**Source data:**

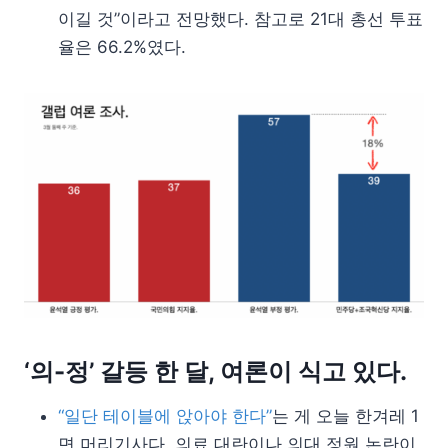
이길 것”이라고 전망했다. 참고로 21대 총선 투표
율은 66.2%였다.
‘의-정’ 갈등 한 달, 여론이 식고 있다.
“일단 테이블에 앉아야 한다”
는 게 오늘 한겨레 1
면 머리기사다. 의료 대란이나 의대 정원 논란이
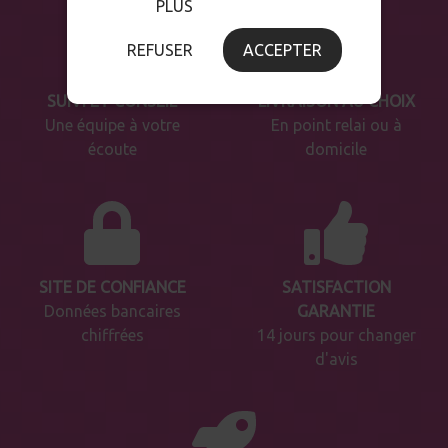
PLUS
REFUSER
ACCEPTER
SUIVI ET CONSEIL
LIVRAISON AU CHOIX
Une équipe à votre
En point relai ou à
écoute
domicile
SITE DE CONFIANCE
SATISFACTION
Données bancaires
GARANTIE
chiffrées
14 jours pour changer
d'avis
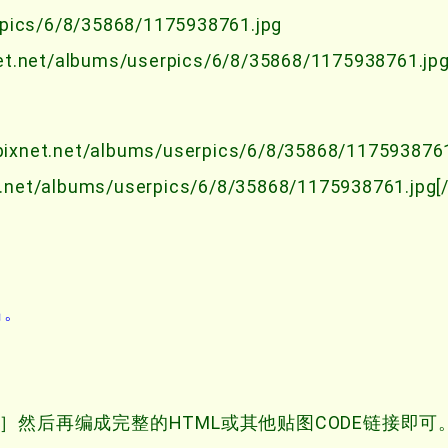
pics/6/8/35868/1175938761.jpg
xnet.net/albums/userpics/6/8/35868/1175938761.jp
.pixnet.net/albums/userpics/6/8/35868/1175938761
et.net/albums/userpics/6/8/35868/1175938761.jpg[
出。
m/tn/］然后再编成完整的HTML或其他贴图CODE链接即可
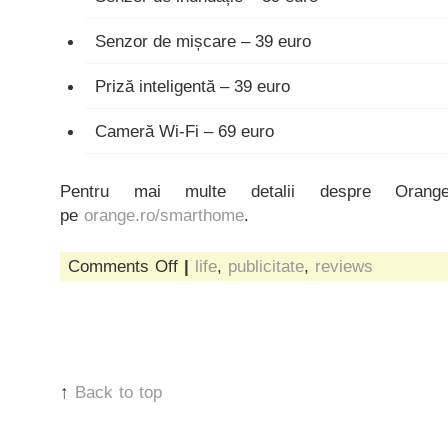
Senzor de mișcare – 39 euro
Priză inteligentă – 39 euro
Cameră Wi-Fi – 69 euro
Pentru mai multe detalii despre Orang
pe
orange.ro/smarthome
.
on
Comments Off
|
life
,
publicitate
,
reviews
orange
smart
home
&
mrs.
smartie
pants,
↑
Back to top
devoratoarea
de
tehnologie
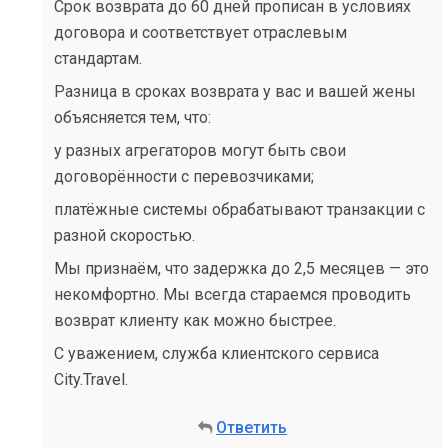
Срок возврата до 60 дней прописан в условиях
договора и соответствует отраслевым
стандартам.
Разница в сроках возврата у вас и вашей жены
объясняется тем, что:
у разных агрегаторов могут быть свои
договорённости с перевозчиками;
платёжные системы обрабатывают транзакции с
разной скоростью.
Мы признаём, что задержка до 2,5 месяцев — это
некомфортно. Мы всегда стараемся проводить
возврат клиенту как можно быстрее.
С уважением, служба клиентского сервиса
City.Travel.
Ответить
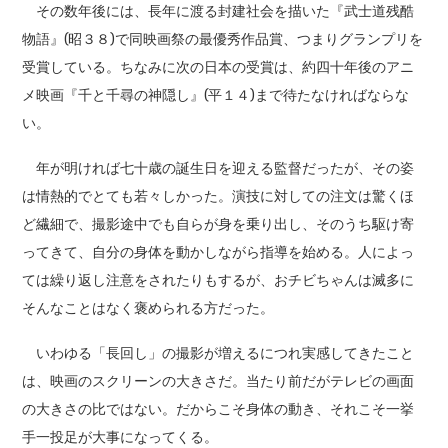
その数年後には、長年に渡る封建社会を描いた『武士道残酷
物語』(昭３８)で同映画祭の最優秀作品賞、つまりグランプリを
受賞している。ちなみに次の日本の受賞は、約四十年後のアニ
メ映画『千と千尋の神隠し』(平１４)まで待たなければならな
い。
年が明ければ七十歳の誕生日を迎える監督だったが、その姿
は情熱的でとても若々しかった。演技に対しての注文は驚くほ
ど繊細で、撮影途中でも自らが身を乗り出し、そのうち駆け寄
ってきて、自分の身体を動かしながら指導を始める。人によっ
ては繰り返し注意をされたりもするが、おチビちゃんは滅多に
そんなことはなく褒められる方だった。
いわゆる「長回し」の撮影が増えるにつれ実感してきたこと
は、映画のスクリーンの大きさだ。当たり前だがテレビの画面
の大きさの比ではない。だからこそ身体の動き、それこそ一挙
手一投足が大事になってくる。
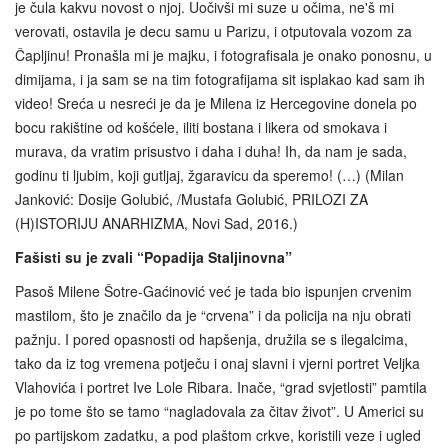
je čula kakvu novost o njoj. Uočivši mi suze u očima, ne'š mi
verovati, ostavila je decu samu u Parizu, i otputovala vozom za
Čapljinu! Pronašla mi je majku, i fotografisala je onako ponosnu, u
dimijama, i ja sam se na tim fotografijama sit isplakao kad sam ih
video! Sreća u nesreći je da je Milena iz Hercegovine donela po
bocu rakištine od košćele, iliti bostana i likera od smokava i
murava, da vratim prisustvo i daha i duha! Ih, da nam je sada,
godinu ti ljubim, koji gutljaj, žgaravicu da speremo! (…) (Milan
Janković: Dosije Golubić, /Mustafa Golubić, PRILOZI ZA
(H)ISTORIJU ANARHIZMA, Novi Sad, 2016.)
Fašisti su je zvali “Popadija Staljinovna”
Pasoš Milene Šotre-Gaćinović već je tada bio ispunjen crvenim
mastilom, što je značilo da je “crvena” i da policija na nju obrati
pažnju. I pored opasnosti od hapšenja, družila se s ilegalcima,
tako da iz tog vremena potječu i onaj slavni i vjerni portret Veljka
Vlahovića i portret Ive Lole Ribara. Inače, “grad svjetlosti” pamtila
je po tome što se tamo “nagladovala za čitav život”. U Americi su
po partijskom zadatku, a pod plaštom crkve, koristili veze i ugled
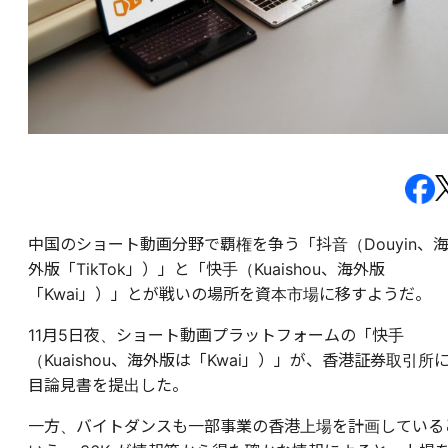
中国のショート動画分野で覇権を争う「抖音（Douyin、
外版「TikTok」）」と「快手（Kuaishou、海外版
「Kwai」）」とが戦いの場所を資本市場に移すようだ。
11月5日夜、ショート動画プラットフォームの「快手
（Kuaishou、海外版は「Kwai」）」が、香港証券取引所
目論見書を提出した。
一方、バイトダンスも一部事業の香港上場を計画している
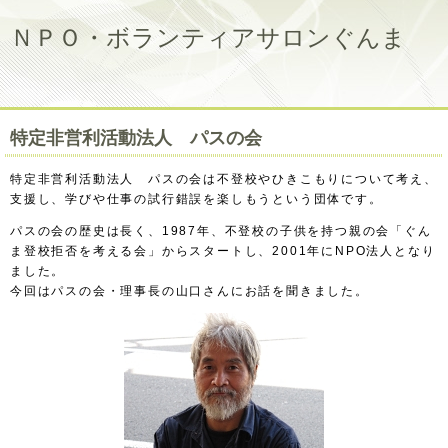
ＮＰＯ・ボランティアサロンぐんま
特定非営利活動法人 パスの会
特定非営利活動法人 パスの会は不登校やひきこもりについて考え、
支援し、学びや仕事の試行錯誤を楽しもうという団体です。
パスの会の歴史は長く、1987年、不登校の子供を持つ親の会「ぐん
ま登校拒否を考える会」からスタートし、2001年にNPO法人となり
ました。
今回はパスの会・理事長の山口さんにお話を聞きました。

**About this task:** Return the lines of the records exactly as they appear, beginning with the line containing "Срок возврата до 60 дней прописан в условиях" and continuing through the line containing "手一投足が大事になってくる。". Omit the pictures from your answer.

**Solution for this task:**
Срок возврата до 60 дней прописан в условиях
договора и соответствует отраслевым
стандартам.
Разница в сроках возврата у вас и вашей жены
объясняется тем, что:
у разных агрегаторов могут быть свои
договорённости с перевозчиками;
платёжные системы обрабатывают транзакции с
разной скоростью.
Мы признаём, что задержка до 2,5 месяцев — это
некомфортно. Мы всегда стараемся проводить
возврат клиенту как можно быстрее.
С уважением, служба клиентского сервиса
City.Travel.
Ответить
その数年後には、長年に渡る封建社会を描いた『武士道残酷
物語』(昭３８)で同映画祭の最優秀作品賞、つまりグランプリを
受賞している。ちなみに次の日本の受賞は、約四十年後のアニ
メ映画『千と千尋の神隠し』(平１４)まで待たなければならな
い。
年が明ければ七十歳の誕生日を迎える監督だったが、その姿
は情熱的でとても若々しかった。演技に対しての注文は驚くほ
ど繊細で、撮影途中でも自らが身を乗り出し、そのうち駆け寄
ってきて、自分の身体を動かしながら指導を始める。人によっ
ては繰り返し注意をされたりもするが、おチビちゃんは滅多に
そんなことはなく褒められる方だった。
いわゆる「長回し」の撮影が増えるにつれ実感してきたこと
は、映画のスクリーンの大きさだ。当たり前だがテレビの画面
の大きさの比ではない。だからこそ身体の動き、それこそ一挙
手一投足が大事になってくる。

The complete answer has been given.